Le Curé d'Ars me parle par sa manière d'être prêtre et surtout par sa manière de parler de la grandeur du prêtre : « Le prêtre est un homme qui tient la place de Dieu, un homme qui est revêtu de tous les pouvoirs de Dieu. »

En méditant sur cette pensée, je ne cesse de rendre grâce à Dieu qui m'a choisi, sans mérite de ma part, pour servir en sa présence comme prêtre.
Par ailleurs, lorsque la routine et la tiédeur m'empêchent de faire oraison, je lis les méditations de saint Jean Marie Vianney sur la prière, et, du coup, je retrouve la force et le désir de prier car, dit-il, « Si nous reprenons la prière, nous sentons renaître en nous la pensée et le désir des choses du ciel. »

Le Curé d'Ars me parle aussi par sa relation filiale avec la très Sainte Vierge Marie. Il parle d'elle avec une telle confiance et un tel amour, qu'on a l'impression qu'il l'a vue. « Elle est encore meilleure que la meilleure des mères ». Pour lui, la Sainte Vierge est toute proche de la Trinité et participe plus que personne à son rayonnement : « Aussitôt créée, la Sainte Vierge a la plénitude et se promène dans le grand océan de la grâce ».

Le Curé d'Ars me parle par la qualité de ses prédications Il avait une très haute idée de l'annonce de la Parole de Dieu Il disait, en effet : «Notre Seigneur, qui est la Vérité même, ne fait pas moins de cas de sa Parole que de son corps. Je ne sais pas si c'est plus mal faire d'avoir des distractions pendant la messe que pendant les instructions ; je ne vois pas de différence.
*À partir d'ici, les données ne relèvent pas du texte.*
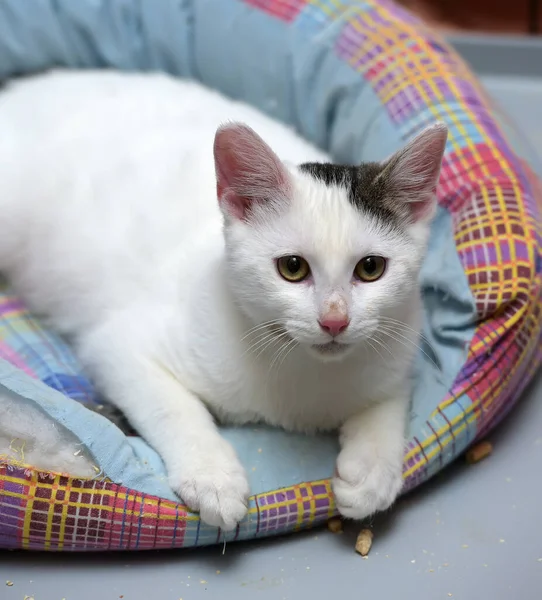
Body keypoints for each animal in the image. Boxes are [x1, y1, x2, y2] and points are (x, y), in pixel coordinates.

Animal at [0, 69, 448, 528]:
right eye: (292, 268)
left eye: (371, 268)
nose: (334, 320)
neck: (303, 373)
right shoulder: (119, 347)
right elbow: (173, 407)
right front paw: (212, 475)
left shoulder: (400, 343)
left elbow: (389, 401)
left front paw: (372, 472)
Pendant la messe, on laisse perdre les mérites de la mort et de la passion de notre Seigneur, et pendant les instructions, on laisse perdre sa parole. »
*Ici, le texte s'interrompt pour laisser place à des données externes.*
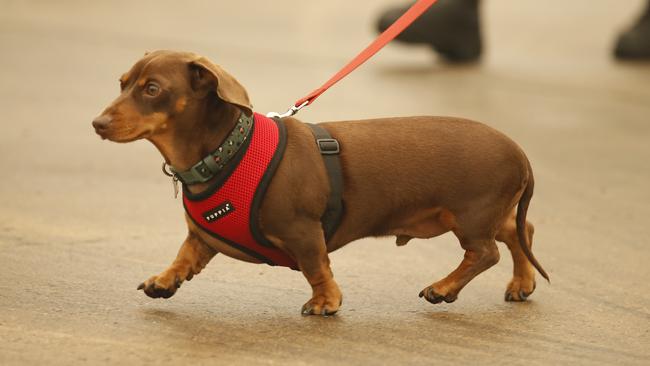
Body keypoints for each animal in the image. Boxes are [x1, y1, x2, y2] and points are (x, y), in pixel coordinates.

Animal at [92, 50, 548, 316]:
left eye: (153, 89)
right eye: (122, 83)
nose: (97, 123)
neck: (227, 150)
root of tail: (520, 150)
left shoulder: (302, 231)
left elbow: (316, 267)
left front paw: (325, 301)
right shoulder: (202, 238)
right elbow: (184, 257)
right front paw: (164, 281)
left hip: (470, 216)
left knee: (485, 253)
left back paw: (443, 287)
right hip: (485, 215)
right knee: (520, 231)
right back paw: (521, 283)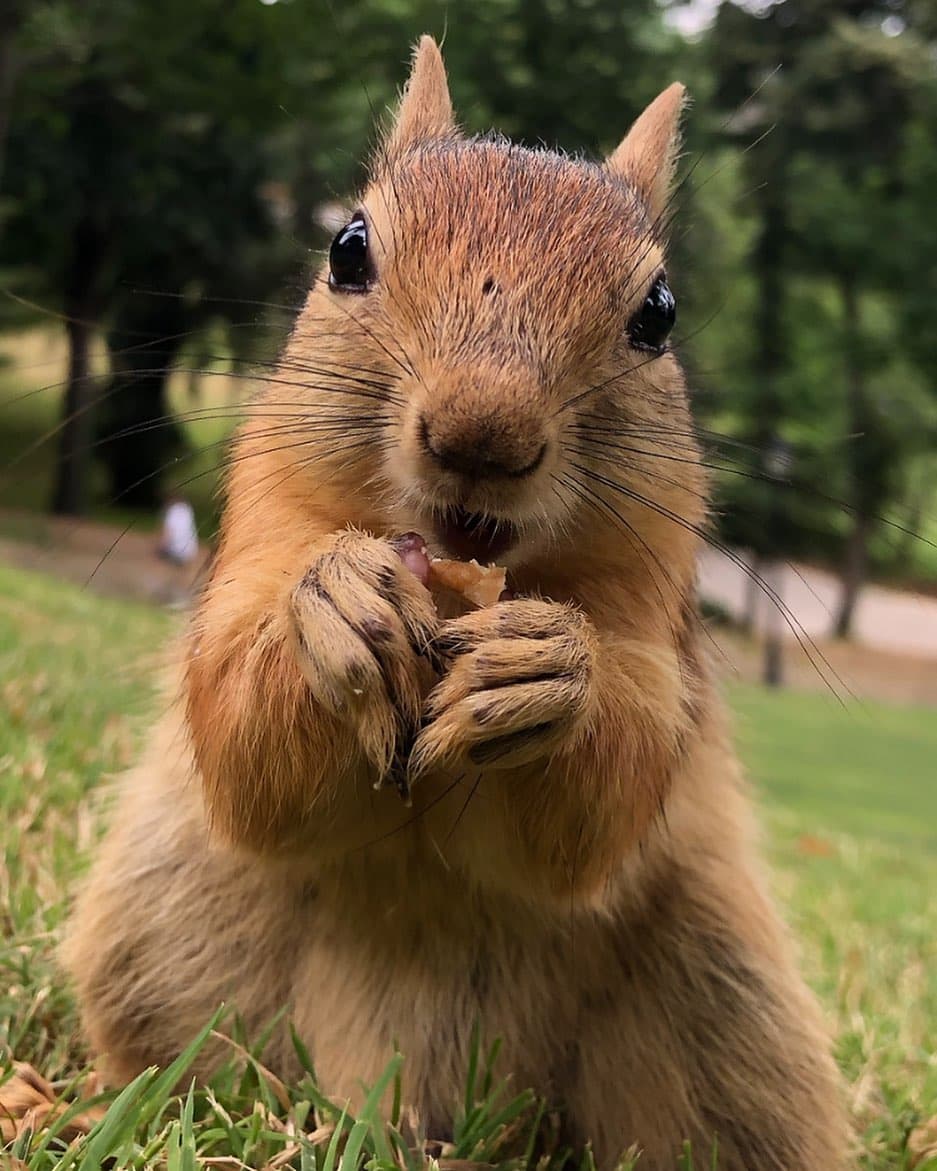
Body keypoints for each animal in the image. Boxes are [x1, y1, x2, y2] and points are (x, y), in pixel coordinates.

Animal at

J'admire aussi la manière dont le Curé d'Ars a joué son rôle de conseiller spirituel. Car, comme confesseur, le Curé d'Ars a très bien saisi la valeur de ce grand sacrement de pénitence. L'abbé Bernard Nodet nous dit que l'attitude de ce célèbre confesseur a été pleine de douceur et de compassion. Il avait le souci de découvrir aux pénitents la grandeur de la bonté de Dieu : « La miséricorde de Dieu est un torrent débordé, elle entraîne tout sur son passage ». Et il ajoute : « Nos fautes sont comme des grains de sable en face de la grande montagne des miséricordes de Dieu ».

Par son apostolat auprès de l'Orphelinat de la « Providence », le Curé d'Ars m'invite à être davantage attentif et généreux en faveur de couches sociales défavorisées. Sa confiance en l'Eglise, ses soucis quotidiens de « gagner des âmes au Bon Dieu », son silence devant les injures et les menaces, sa foi en la présence eucharistique sont autant de leçons que ne cesse de nous donner le Saint Curé d'Ars.
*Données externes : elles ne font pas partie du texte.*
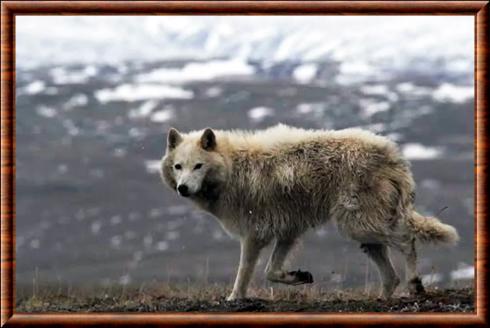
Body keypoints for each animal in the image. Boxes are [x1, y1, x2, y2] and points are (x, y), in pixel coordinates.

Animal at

Pour terminer, le Curé d'Ars, que j'aime, que je respecte et que je cherche à imiter, me parle autant par sa vie que ses paroles. Ses paroles sont d'ailleurs le reflet de son coeur et expriment ce qui l'habite en profondeur. Lorsque je médite sur les paroles du saint Curé, je puise à la source de la simplicité, de la foi, de l'espérance et de la charité qui l'habitaient. Sa vie et sa pensée sont une lumière qui éclaire ma vie de prêtre.